╭─ RECORDS FOR PROCESSING
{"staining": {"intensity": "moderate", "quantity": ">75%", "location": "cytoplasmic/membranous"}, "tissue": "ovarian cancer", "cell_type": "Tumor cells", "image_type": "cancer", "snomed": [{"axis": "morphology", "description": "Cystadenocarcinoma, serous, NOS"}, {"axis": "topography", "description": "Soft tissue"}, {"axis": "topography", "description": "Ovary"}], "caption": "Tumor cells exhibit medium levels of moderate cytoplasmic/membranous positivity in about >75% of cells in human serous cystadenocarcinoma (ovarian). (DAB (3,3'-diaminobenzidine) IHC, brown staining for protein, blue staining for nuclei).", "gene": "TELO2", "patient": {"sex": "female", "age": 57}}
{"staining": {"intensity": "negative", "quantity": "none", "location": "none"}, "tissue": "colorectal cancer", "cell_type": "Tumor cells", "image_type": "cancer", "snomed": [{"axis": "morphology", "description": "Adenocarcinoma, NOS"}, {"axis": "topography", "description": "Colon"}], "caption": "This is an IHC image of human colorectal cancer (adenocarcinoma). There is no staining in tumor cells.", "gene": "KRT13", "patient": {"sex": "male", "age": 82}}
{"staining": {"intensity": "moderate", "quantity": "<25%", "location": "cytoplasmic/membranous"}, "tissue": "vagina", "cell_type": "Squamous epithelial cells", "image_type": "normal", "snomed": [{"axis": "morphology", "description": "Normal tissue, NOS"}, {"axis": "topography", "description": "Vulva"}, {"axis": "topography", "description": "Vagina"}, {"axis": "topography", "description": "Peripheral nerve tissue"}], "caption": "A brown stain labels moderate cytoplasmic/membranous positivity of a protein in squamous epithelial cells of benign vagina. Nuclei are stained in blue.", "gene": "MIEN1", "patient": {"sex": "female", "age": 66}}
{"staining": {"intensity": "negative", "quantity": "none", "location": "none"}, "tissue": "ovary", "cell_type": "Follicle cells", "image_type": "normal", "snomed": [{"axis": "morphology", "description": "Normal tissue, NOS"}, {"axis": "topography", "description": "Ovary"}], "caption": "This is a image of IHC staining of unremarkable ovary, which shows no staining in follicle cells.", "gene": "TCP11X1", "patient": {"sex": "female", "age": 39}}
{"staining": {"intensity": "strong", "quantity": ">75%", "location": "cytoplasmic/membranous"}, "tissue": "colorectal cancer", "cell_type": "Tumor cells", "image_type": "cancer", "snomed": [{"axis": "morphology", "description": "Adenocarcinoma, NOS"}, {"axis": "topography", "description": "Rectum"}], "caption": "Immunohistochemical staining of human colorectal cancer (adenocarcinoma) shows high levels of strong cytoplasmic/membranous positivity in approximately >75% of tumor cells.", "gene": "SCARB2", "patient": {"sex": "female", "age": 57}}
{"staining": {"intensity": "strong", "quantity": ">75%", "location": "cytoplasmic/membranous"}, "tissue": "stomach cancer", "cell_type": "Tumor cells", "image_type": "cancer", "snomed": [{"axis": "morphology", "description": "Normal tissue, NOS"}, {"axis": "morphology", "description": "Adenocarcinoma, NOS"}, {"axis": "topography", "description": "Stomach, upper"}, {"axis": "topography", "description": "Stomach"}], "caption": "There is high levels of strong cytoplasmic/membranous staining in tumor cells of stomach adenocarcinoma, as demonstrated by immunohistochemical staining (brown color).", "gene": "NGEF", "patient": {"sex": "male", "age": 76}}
╰─
● **WHAT IS EXPECTED**: Across the records above, show each line containing the word "none".

● **OUTPUT OF THE TASK**:
{"staining": {"intensity": "negative", "quantity": "none", "location": "none"}, "tissue": "colorectal cancer", "cell_type": "Tumor cells", "image_type": "cancer", "snomed": [{"axis": "morphology", "description": "Adenocarcinoma, NOS"}, {"axis": "topography", "description": "Colon"}], "caption": "This is an IHC image of human colorectal cancer (adenocarcinoma). There is no staining in tumor cells.", "gene": "KRT13", "patient": {"sex": "male", "age": 82}}
{"staining": {"intensity": "negative", "quantity": "none", "location": "none"}, "tissue": "ovary", "cell_type": "Follicle cells", "image_type": "normal", "snomed": [{"axis": "morphology", "description": "Normal tissue, NOS"}, {"axis": "topography", "description": "Ovary"}], "caption": "This is a image of IHC staining of unremarkable ovary, which shows no staining in follicle cells.", "gene": "TCP11X1", "patient": {"sex": "female", "age": 39}}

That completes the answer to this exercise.